→ Selected excerpt:
▼

Lord Neuberger emphasised seven factors, which will no doubt form the basis of any subsequent analysis of the commercial common sense approach to contractual interpretation:
First, the reliance placed in some cases on commercial common sense and surrounding circumstances should not be invoked to undervalue the importance of the language of the provision which is to be construed. Unlike commercial common sense and the surrounding circumstances, the parties have control over the language they use in a contract.
Second, when it comes to considering the centrally relevant words to be interpreted, it is accepted that the less clear they are, or, to put it another way, the worse the drafting, the more ready the court can properly be to depart from their natural meaning. However, that does not justify the court embarking on an exercise of searching for, let alone constructing, drafting infelicities in order to facilitate a departure from the natural meaning.
Third, commercial common sense is not to be invoked retrospectively. The fact that a contractual arrangement, if interpreted according to its natural language, has worked out badly, or even disastrously, for one of the parties is not a reason for departing from the natural language.
Fourth, while commercial common sense is a very important factor to be considered when interpreting a contract, a court should be very slow to reject the natural meaning of a provision as correct simply because it appears to be a very imprudent term for one of the parties to have agreed. The purpose of interpretation is to identify what the parties have agreed, not what the court thinks that they should have agreed.
Fifth, when interpreting a contractual provision, one can only take into account facts or circumstances which existed at the time that the contract was made, and which were known or reasonably available to both parties. Given that a contract is a bilateral arrangement involving both parties, it cannot be right, when interpreting a contractual provision, to take into account a fact or circumstance known only to one of the parties.
Sixth, in some cases, an event subsequently occurs which was plainly not intended or contemplated by the parties, judging from the language of their contract. In such a case, if it is clear what the parties would have intended, the court will give effect to that intention.
An example is Aberdeen City Council v Stewart Milne Group Ltd  UKSC 56, where the court concluded that "any … approach" other than that which was adopted "would defeat the parties' clear objectives", but the conclusion was based on what the parties "had in mind when they entered into" the contract.
Seventh, and specific to leases, reference was made in argument to service charge clauses being construed "restrictively". Lord Neuberger was unconvinced by the notion that service charge clauses are to be subject to any special rule of interpretation.
Having examined the clauses (and their variations) in detail, Lord Neuberger was not persuaded that anything had gone wrong with the wording. He was also far from convinced, given when the leases were entered into, that the original lessee's agreement was commercially far-fetched (though he acknowledged that it had become so). He didn't even think that reading the words "up to" into the clauses made sense since that would render the cap was so high as to be ineffective. He therefore upheld the literal reading of the clause.
But what about the poor tenants?

▲

→ Given entries:
▼

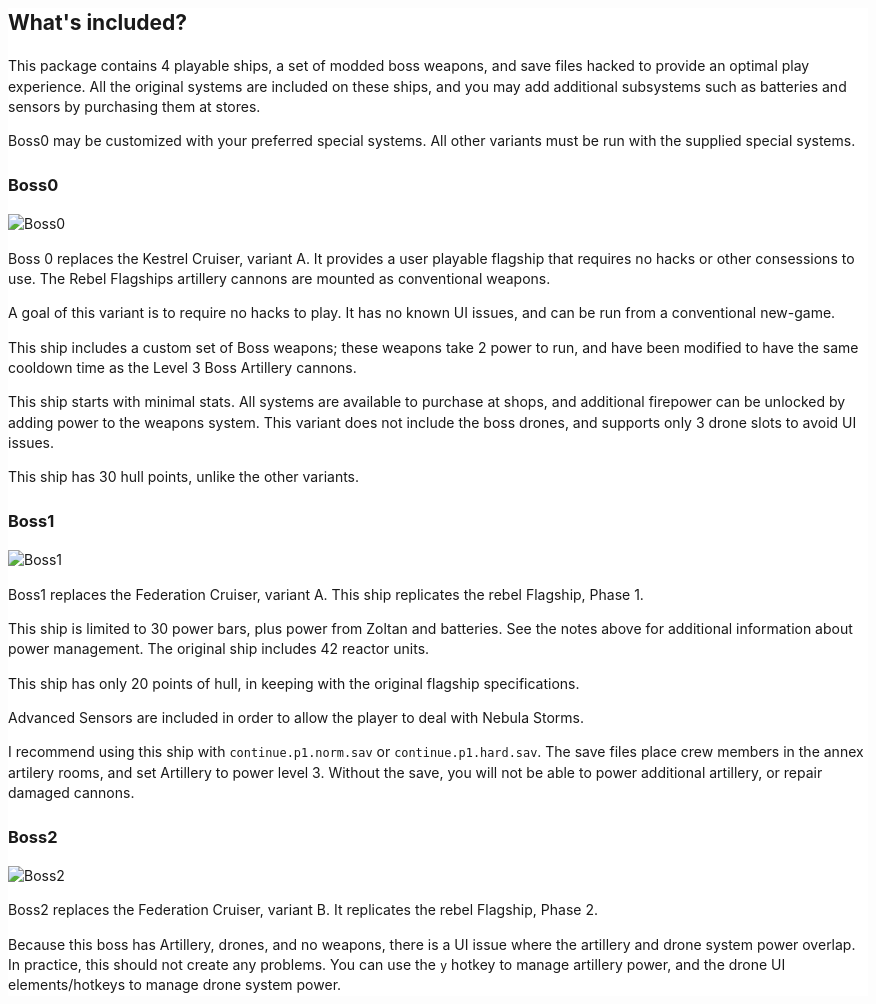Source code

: ## What's included?

This package contains 4 playable ships, a set of modded boss weapons, and save files hacked to provide an optimal play experience. All the original systems are included on these ships, and you may add additional subsystems such as batteries and sensors by purchasing them at stores.

Boss0 may be customized with your preferred special systems. All other variants must be run with the supplied special systems.

### Boss0

![Boss0](http://i.imgur.com/Vrjvf0I.png)

Boss 0 replaces the Kestrel Cruiser, variant A. It provides a user playable flagship that requires no hacks or other consessions to use. The Rebel Flagships artillery cannons are mounted as conventional weapons.

A goal of this variant is to require no hacks to play. It has no known UI issues, and can be run from a conventional new-game.

This ship includes a custom set of Boss weapons; these weapons take 2 power to run, and have been modified to have the same cooldown time as the Level 3 Boss Artillery cannons.

This ship starts with minimal stats. All systems are available to purchase at shops, and additional firepower can be unlocked by adding power to the weapons system. This variant does not include the boss drones, and supports only 3 drone slots to avoid UI issues.

This ship has 30 hull points, unlike the other variants.

### Boss1

![Boss1](http://i.imgur.com/7TT8bL5.jpg)

Boss1 replaces the Federation Cruiser, variant A. This ship replicates the rebel Flagship, Phase 1.

This ship is limited to 30 power bars, plus power from Zoltan and batteries. See the notes above for additional information about power management. The original ship includes 42 reactor units.

This ship has only 20 points of hull, in keeping with the original flagship specifications.

Advanced Sensors are included in order to allow the player to deal with Nebula Storms.

I recommend using this ship with `continue.p1.norm.sav` or `continue.p1.hard.sav`. The save files place crew members in the annex artilery rooms, and set Artillery to power level 3. Without the save, you will not be able to power additional artillery, or repair damaged cannons.

### Boss2

![Boss2](http://i.imgur.com/G20MdVV.jpg)

Boss2 replaces the Federation Cruiser, variant B. It replicates the rebel Flagship, Phase 2.

Because this boss has Artillery, drones, and no weapons, there is a UI issue where the artillery and drone system power overlap. In practice, this should not create any problems. You can use the `y` hotkey to manage artillery power, and the drone UI elements/hotkeys to manage drone system power.
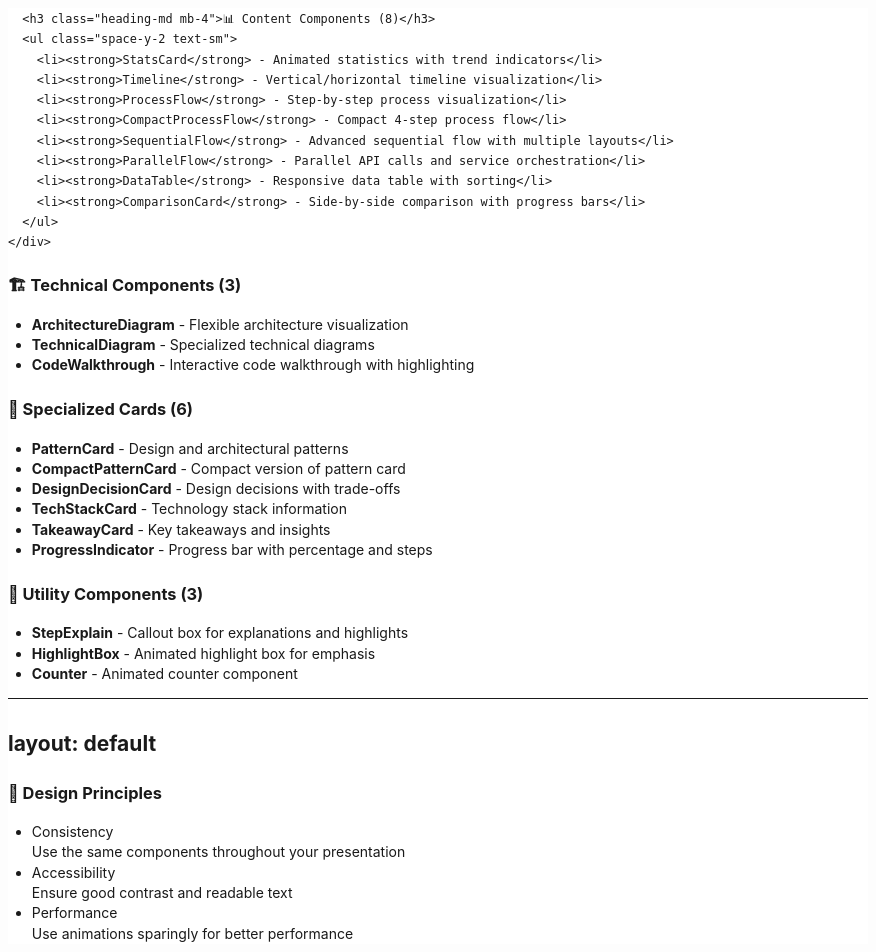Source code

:       <h3 class="heading-md mb-4">📊 Content Components (8)</h3>
      <ul class="space-y-2 text-sm">
        <li><strong>StatsCard</strong> - Animated statistics with trend indicators</li>
        <li><strong>Timeline</strong> - Vertical/horizontal timeline visualization</li>
        <li><strong>ProcessFlow</strong> - Step-by-step process visualization</li>
        <li><strong>CompactProcessFlow</strong> - Compact 4-step process flow</li>
        <li><strong>SequentialFlow</strong> - Advanced sequential flow with multiple layouts</li>
        <li><strong>ParallelFlow</strong> - Parallel API calls and service orchestration</li>
        <li><strong>DataTable</strong> - Responsive data table with sorting</li>
        <li><strong>ComparisonCard</strong> - Side-by-side comparison with progress bars</li>
      </ul>
    </div>
  </div>
  <div class="grid-2 mt-6">
    <div>
      <h3 class="heading-md mb-4">🏗️ Technical Components (3)</h3>
      <ul class="space-y-2 text-sm">
        <li><strong>ArchitectureDiagram</strong> - Flexible architecture visualization</li>
        <li><strong>TechnicalDiagram</strong> - Specialized technical diagrams</li>
        <li><strong>CodeWalkthrough</strong> - Interactive code walkthrough with highlighting</li>
      </ul>
    </div>
    <div>
      <h3 class="heading-md mb-4">🎯 Specialized Cards (6)</h3>
      <ul class="space-y-2 text-sm">
        <li><strong>PatternCard</strong> - Design and architectural patterns</li>
        <li><strong>CompactPatternCard</strong> - Compact version of pattern card</li>
        <li><strong>DesignDecisionCard</strong> - Design decisions with trade-offs</li>
        <li><strong>TechStackCard</strong> - Technology stack information</li>
        <li><strong>TakeawayCard</strong> - Key takeaways and insights</li>
        <li><strong>ProgressIndicator</strong> - Progress bar with percentage and steps</li>
      </ul>
    </div>
  </div>
  <div class="mt-6">
    <h3 class="heading-md mb-4">🔧 Utility Components (3)</h3>
    <ul class="space-y-2 text-sm">
      <li><strong>StepExplain</strong> - Callout box for explanations and highlights</li>
      <li><strong>HighlightBox</strong> - Animated highlight box for emphasis</li>
      <li><strong>Counter</strong> - Animated counter component</li>
    </ul>
  </div>
</ContentSlide>

---
layout: default
---

<ContentSlide title="Best Practices & Usage Tips">
  <div class="grid-2">
    <div>
      <h3 class="heading-md mb-4">🎨 Design Principles</h3>
      <ul class="space-y-3 text-sm">
        <li>
          <div class="font-semibold text-primary">Consistency</div>
          <div class="text-muted">Use the same components throughout your presentation</div>
        </li>
        <li>
          <div class="font-semibold text-secondary">Accessibility</div>
          <div class="text-muted">Ensure good contrast and readable text</div>
        </li>
        <li>
          <div class="font-semibold text-accent">Performance</div>
          <div class="text-muted">Use animations sparingly for better performance</div>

▲

→ Brief A:
Answer these questions from the passage on commercial common sense in contract interpretation:
(i) How many factors did Lord Neuberger emphasise?
(ii) Which case is cited as an example under the sixth factor?
(iii) What reading of the clause did Lord Neuberger uphold?
→ Brief B:
Rewrite the listing from its start down to the line containing "Boss 0 replaces", swapping "Kestrel Cruiser" for "Stealth Cruiser" and changing nothing else. Leave out the pictures.
The listing is unrelated to the passage on commercial common sense in contract interpretation.

→ Exercise result A:
(i) Seven.
(ii) Aberdeen City Council v Stewart Milne Group Ltd.
(iii) The literal reading.

→ Exercise result B:
Source code

: ## What's included?

This package contains 4 playable ships, a set of modded boss weapons, and save files hacked to provide an optimal play experience. All the original systems are included on these ships, and you may add additional subsystems such as batteries and sensors by purchasing them at stores.

Boss0 may be customized with your preferred special systems. All other variants must be run with the supplied special systems.

### Boss0

![Boss0](http://i.imgur.com/Vrjvf0I.png)

Boss 0 replaces the Stealth Cruiser, variant A. It provides a user playable flagship that requires no hacks or other consessions to use. The Rebel Flagships artillery cannons are mounted as conventional weapons.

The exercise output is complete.